Brief:
Copy all of the lines below exactly, and leave the pictures out of your answer.

::: Materials provided :::

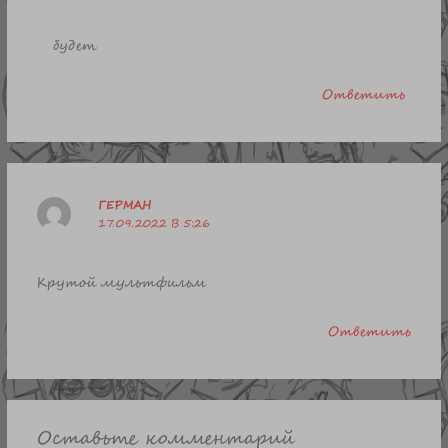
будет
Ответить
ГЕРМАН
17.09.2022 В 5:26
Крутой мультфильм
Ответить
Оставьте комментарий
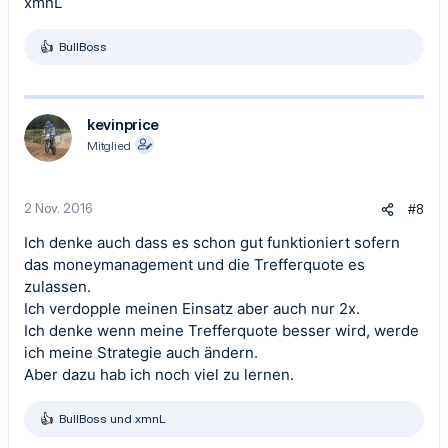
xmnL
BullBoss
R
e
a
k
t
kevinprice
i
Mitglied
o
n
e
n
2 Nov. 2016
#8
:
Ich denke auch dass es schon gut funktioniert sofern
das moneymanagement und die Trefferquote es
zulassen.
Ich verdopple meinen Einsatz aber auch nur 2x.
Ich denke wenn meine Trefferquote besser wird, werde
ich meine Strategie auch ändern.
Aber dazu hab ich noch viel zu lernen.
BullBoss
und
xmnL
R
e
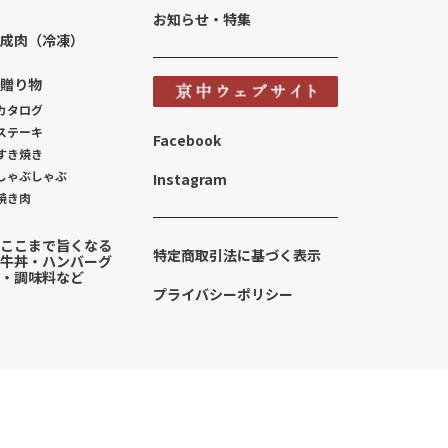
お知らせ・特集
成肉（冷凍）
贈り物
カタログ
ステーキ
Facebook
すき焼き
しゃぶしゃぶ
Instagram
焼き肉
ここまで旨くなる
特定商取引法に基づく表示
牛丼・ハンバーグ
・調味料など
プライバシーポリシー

:::

Response to the exercise:
будет
Ответить
ГЕРМАН
17.09.2022 В 5:26
Крутой мультфильм
Ответить
Оставьте комментарий
xmnL
BullBoss
R
e
a
k
t
kevinprice
i
Mitglied
o
n
e
n
2 Nov. 2016
#8
:
Ich denke auch dass es schon gut funktioniert sofern
das moneymanagement und die Trefferquote es
zulassen.
Ich verdopple meinen Einsatz aber auch nur 2x.
Ich denke wenn meine Trefferquote besser wird, werde
ich meine Strategie auch ändern.
Aber dazu hab ich noch viel zu lernen.
BullBoss
und
xmnL
R
e
お知らせ・特集
成肉（冷凍）
贈り物
カタログ
ステーキ
Facebook
すき焼き
しゃぶしゃぶ
Instagram
焼き肉
ここまで旨くなる
特定商取引法に基づく表示
牛丼・ハンバーグ
・調味料など
プライバシーポリシー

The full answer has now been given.